• **Task brief**
Going through the entries below, tally the lines that hold the word "przez" and state the result alone.

BEGIN Material provided

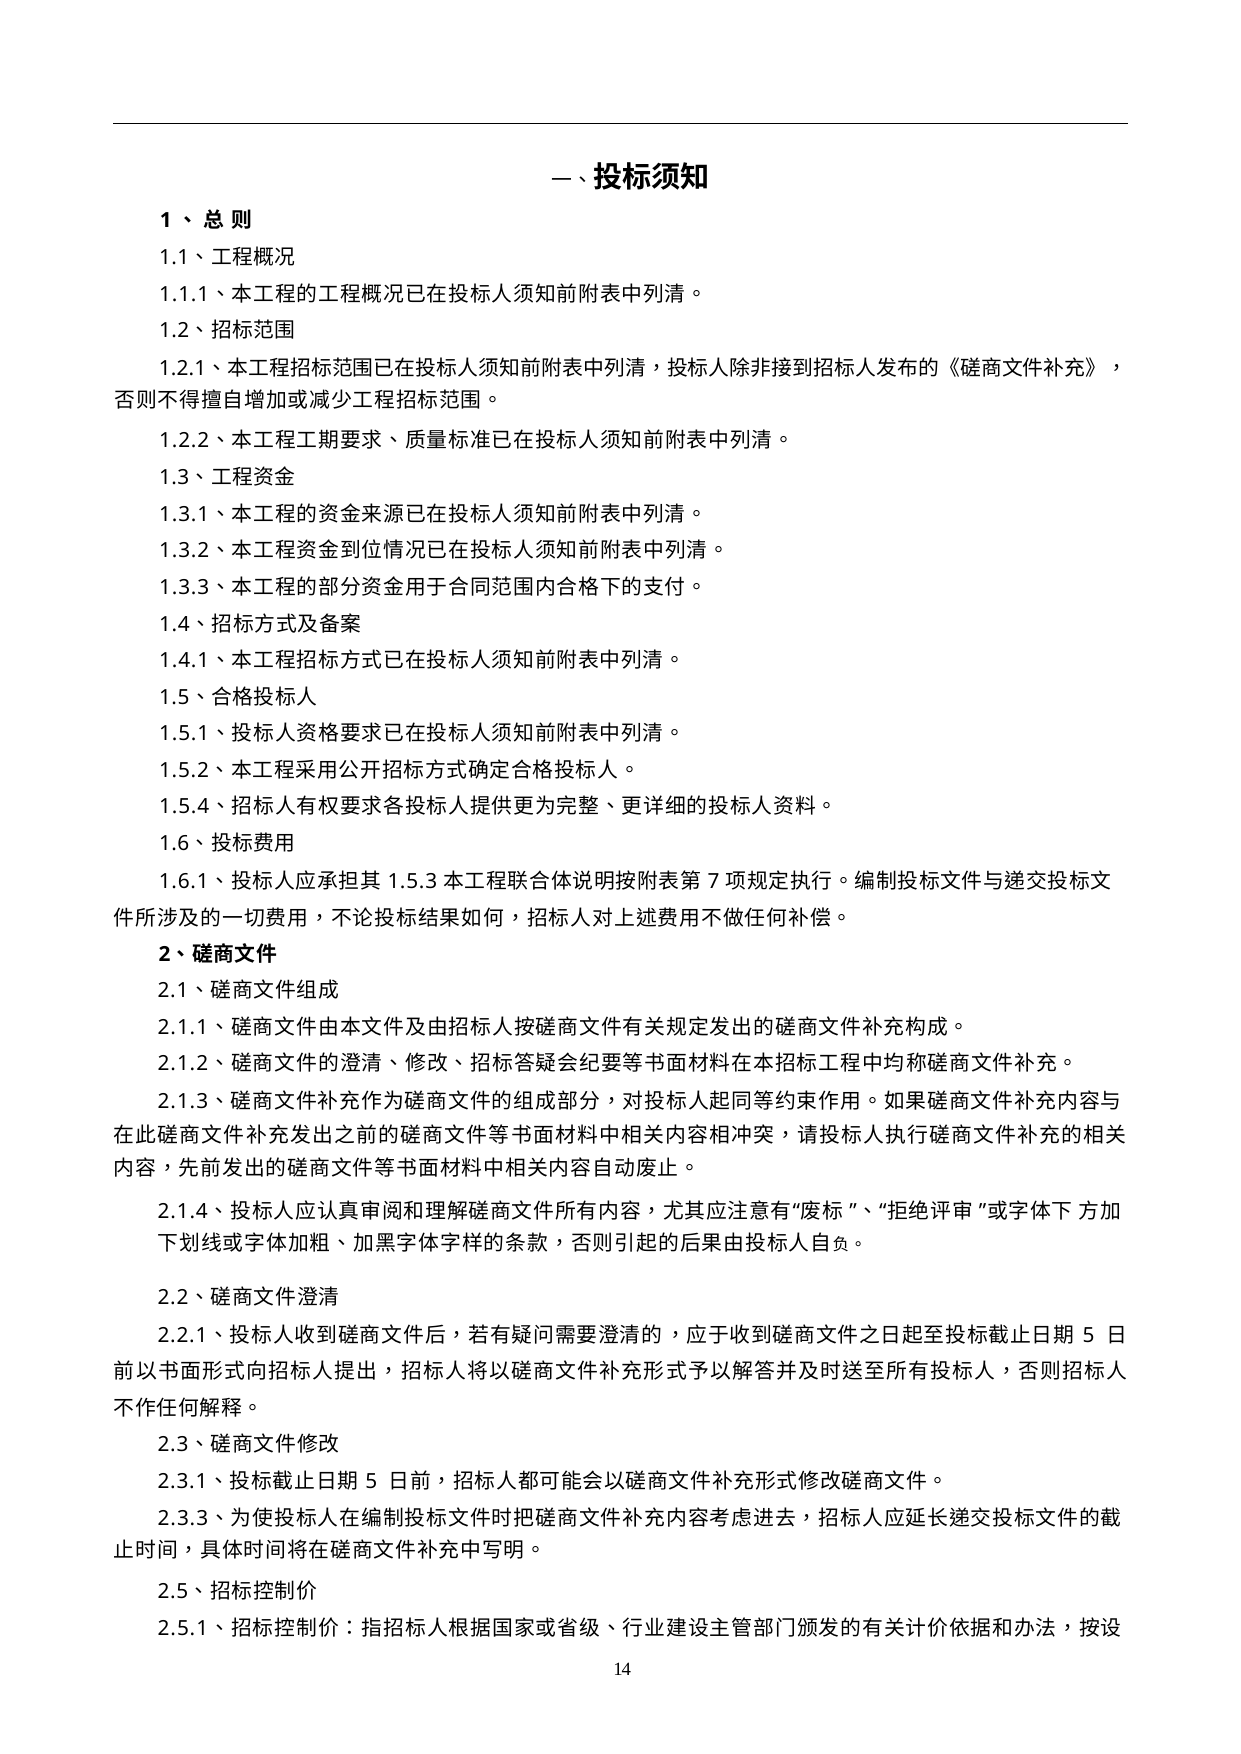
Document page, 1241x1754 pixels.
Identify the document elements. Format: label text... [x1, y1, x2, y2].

text 1.3、工程资金 [159, 463, 1133, 490]
text 1.5.1、投标人资格要求已在投标人须知前附表中列清。 [159, 719, 1133, 746]
text 2.1、磋商文件组成 [157, 976, 1133, 1003]
text 1.1.1、本工程的工程概况已在投标人须知前附表中列清。 [159, 280, 1133, 306]
text 1.2、招标范围 [159, 316, 1133, 343]
text 2.1.3、磋商文件补充作为磋商文件的组成部分，对投标人起同等约束作用。如果磋商文件补充内容与 在此磋商文件补充发出之前的磋商文件等书面材料中相关内容相冲突，请投标人执行磋商文件补充的相关 内容，先前发出的磋商文件等书面材料中相关内容自动废止。 [113, 1086, 1127, 1182]
text 2.2.1、投标人收到磋商文件后，若有疑问需要澄清的，应于收到磋商文件之日起至投标截止日期 5 日 前以书面形式向招标人提出，招标人将以磋商文件补充形式予以解答并及时送至所有投标人，否则招标人 不作任何解释。 [114, 1320, 1127, 1422]
text 一、投标须知 [551, 158, 1133, 195]
text 1.5.4、招标人有权要求各投标人提供更为完整、更详细的投标人资料。 [159, 792, 1133, 819]
text 1.5、合格投标人 [159, 683, 1133, 709]
text 2.1.4、投标人应认真审阅和理解磋商文件所有内容，尤其应注意有“废标 ”、“拒绝评审 ”或字体下 方加下划线或字体加粗、加黑字体字样的条款，否则引起的后果由投标人自负。 [157, 1196, 1127, 1257]
text 1 、 总 则 [159, 206, 1133, 233]
text 1.5.2、本工程采用公开招标方式确定合格投标人。 [159, 756, 1133, 783]
text 2.5.1、招标控制价：指招标人根据国家或省级、行业建设主管部门颁发的有关计价依据和办法，按设 [157, 1614, 1133, 1641]
text 2.2、磋商文件澄清 [157, 1283, 1133, 1310]
text 1.2.1、本工程招标范围已在投标人须知前附表中列清，投标人除非接到招标人发布的《磋商文件补充》， 否则不得擅自增加或减少工程招标范围。 [114, 353, 1133, 413]
text 1.4.1、本工程招标方式已在投标人须知前附表中列清。 [159, 646, 1133, 673]
text 1.3.1、本工程的资金来源已在投标人须知前附表中列清。 [159, 500, 1133, 527]
text 1.1、工程概况 [159, 243, 1133, 270]
text 2.3.3、为使投标人在编制投标文件时把磋商文件补充内容考虑进去，招标人应延长递交投标文件的截 止时间，具体时间将在磋商文件补充中写明。 [113, 1503, 1127, 1564]
text 2.3.1、投标截止日期 5 日前，招标人都可能会以磋商文件补充形式修改磋商文件。 [157, 1467, 1133, 1493]
text 1.3.3、本工程的部分资金用于合同范围内合格下的支付。 [159, 573, 1133, 600]
text 1.6.1、投标人应承担其 1.5.3 本工程联合体说明按附表第 7 项规定执行。编制投标文件与递交投标文 件所涉及的一切费用，不论投标结果如何，招标人对上述费用不做任何补偿。 [113, 866, 1127, 931]
text 1.6、投标费用 [159, 829, 1133, 856]
text 2、磋商文件 [158, 940, 1133, 966]
text 1.2.2、本工程工期要求、质量标准已在投标人须知前附表中列清。 [159, 427, 1133, 453]
text 1.3.2、本工程资金到位情况已在投标人须知前附表中列清。 [159, 537, 1133, 563]
text 2.3、磋商文件修改 [157, 1430, 1133, 1457]
text 1.4、招标方式及备案 [159, 610, 1133, 637]
text 2.5、招标控制价 [157, 1577, 1133, 1604]
text 2.1.2、磋商文件的澄清、修改、招标答疑会纪要等书面材料在本招标工程中均称磋商文件补充。 [157, 1049, 1133, 1076]
text 2.1.1、磋商文件由本文件及由招标人按磋商文件有关规定发出的磋商文件补充构成。 [157, 1013, 1133, 1040]
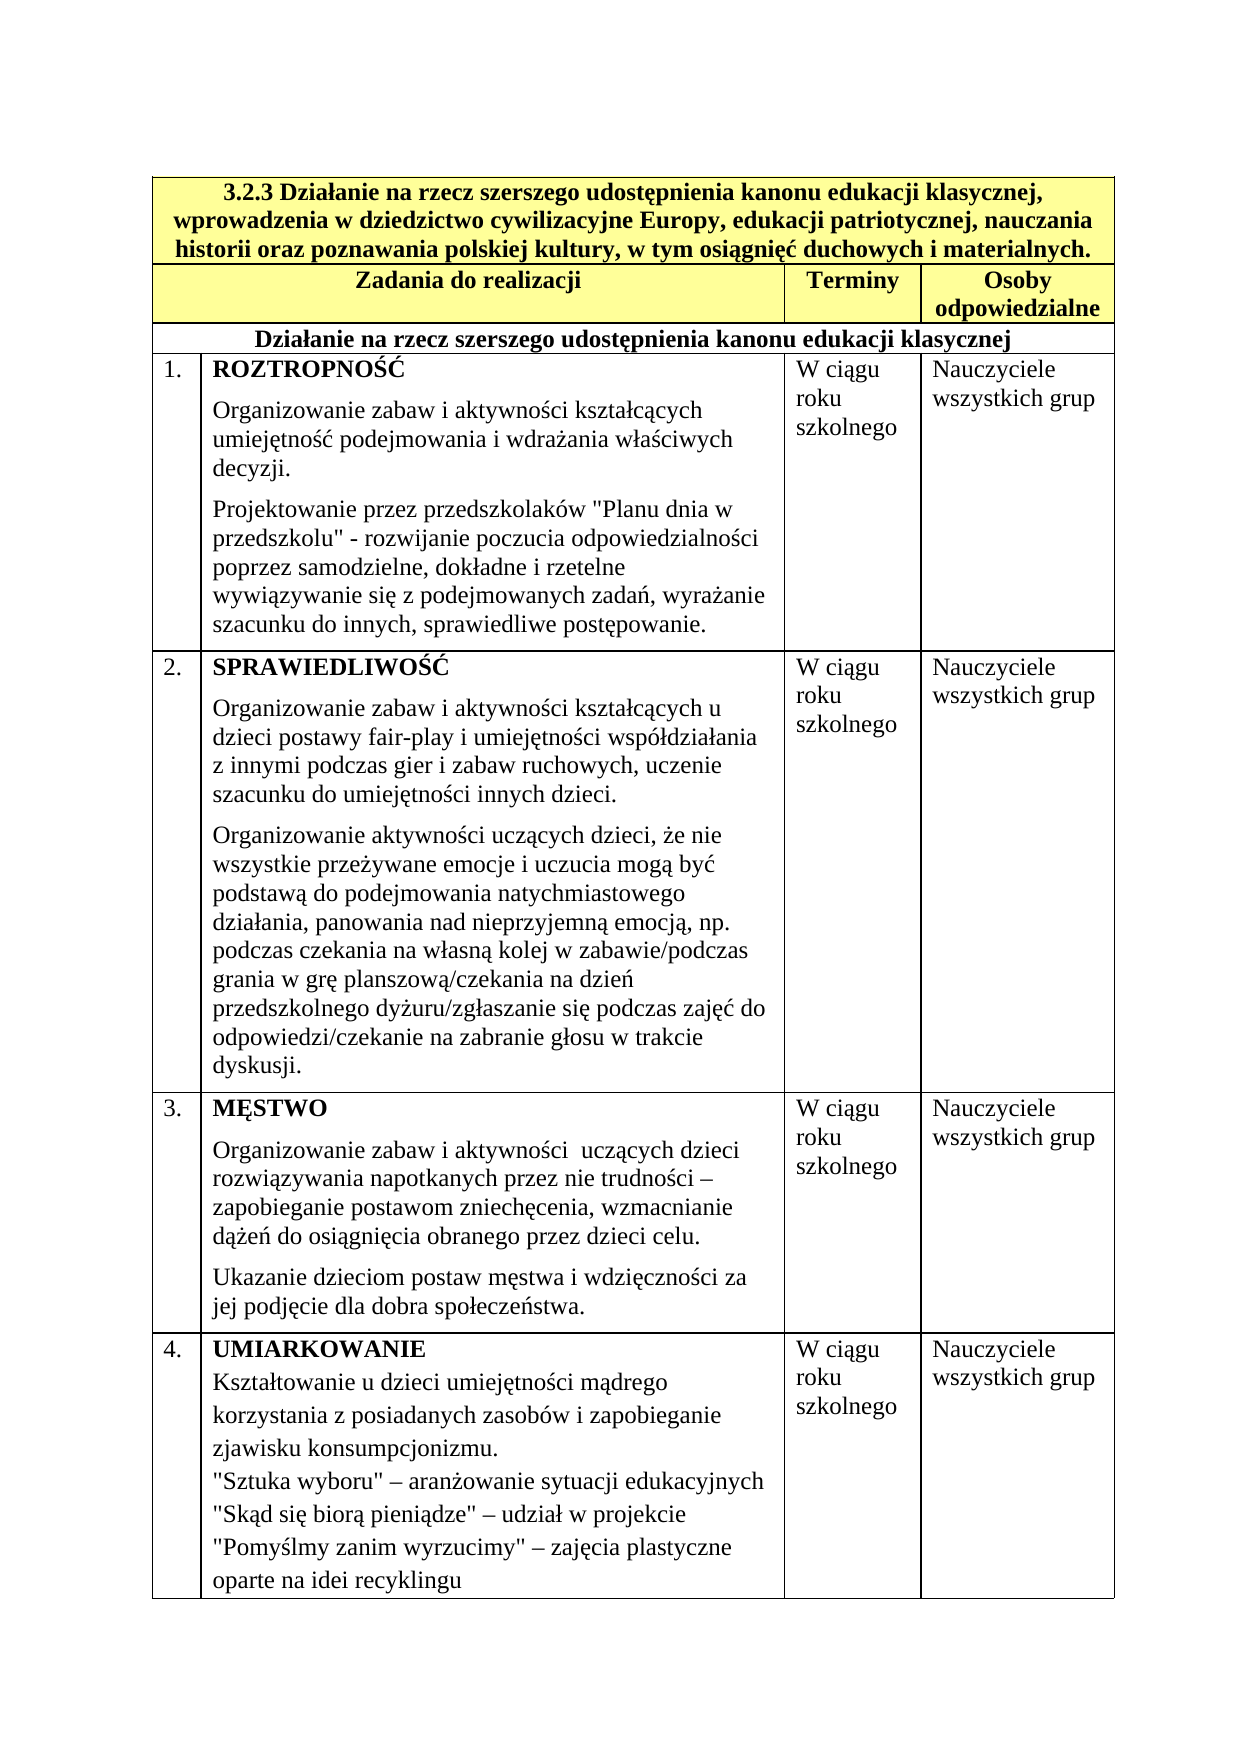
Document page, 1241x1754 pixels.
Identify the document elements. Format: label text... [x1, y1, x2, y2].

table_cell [922, 1334, 1114, 1597]
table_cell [785, 1334, 920, 1597]
table_cell SPRAWIEDLIWOŚĆ Organizowanie zabaw i aktywności kształcących u dzieci postawy fair-play i umiejętności współdziałania z innymi podczas gier i zabaw ruchowych, uczenie szacunku do umiejętności innych dzieci. Organizowanie aktywności uczących dzieci, że nie wszystkie przeżywane emocje i uczucia mogą być podstawą do podejmowania natychmiastowego działania, panowania nad nieprzyjemną emocją, np. podczas czekania na własną kolej w zabawie/podczas grania w grę planszową/czekania na dzień przedszkolnego dyżuru/zgłaszanie się podczas zajęć do odpowiedzi/czekanie na zabranie głosu w trakcie dyskusji. [202, 652, 784, 1092]
table_cell Nauczyciele wszystkich grup [922, 354, 1114, 650]
table_cell MĘSTWO Organizowanie zabaw i aktywności uczących dzieci rozwiązywania napotkanych przez nie trudności – zapobieganie postawom zniechęcenia, wzmacnianie dążeń do osiągnięcia obranego przez dzieci celu. Ukazanie dzieciom postaw męstwa i wdzięczności za jej podjęcie dla dobra społeczeństwa. [202, 1093, 784, 1332]
table_cell 2. [153, 652, 200, 1092]
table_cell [202, 1334, 784, 1597]
table_header 3.2.3 Działanie na rzecz szerszego udostępnienia kanonu edukacji klasycznej, wprowadzenia w dziedzictwo cywilizacyjne Europy, edukacji patriotycznej, nauczania historii oraz poznawania polskiej kultury, w tym osiągnięć duchowych i materialnych. [153, 178, 1114, 263]
table_cell 3. [153, 1093, 200, 1332]
table_cell Zadania do realizacji [153, 265, 784, 322]
table_cell 4. [153, 1334, 200, 1597]
table_cell W ciągu roku szkolnego [785, 652, 920, 1092]
table_cell ROZTROPNOŚĆ Organizowanie zabaw i aktywności kształcących umiejętność podejmowania i wdrażania właściwych decyzji. Projektowanie przez przedszkolaków "Planu dnia w przedszkolu" - rozwijanie poczucia odpowiedzialności poprzez samodzielne, dokładne i rzetelne wywiązywanie się z podejmowanych zadań, wyrażanie szacunku do innych, sprawiedliwe postępowanie. [202, 354, 784, 650]
table_cell W ciągu roku szkolnego [785, 1093, 920, 1332]
table_cell Terminy [785, 265, 920, 322]
table_cell Osoby odpowiedzialne [922, 265, 1114, 322]
table_cell Działanie na rzecz szerszego udostępnienia kanonu edukacji klasycznej [153, 324, 1114, 352]
table_cell W ciągu roku szkolnego [785, 354, 920, 650]
table_cell Nauczyciele wszystkich grup [922, 1093, 1114, 1332]
table_cell Nauczyciele wszystkich grup [922, 652, 1114, 1092]
table_cell 1. [153, 354, 200, 650]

END Material provided

• **Answer**
2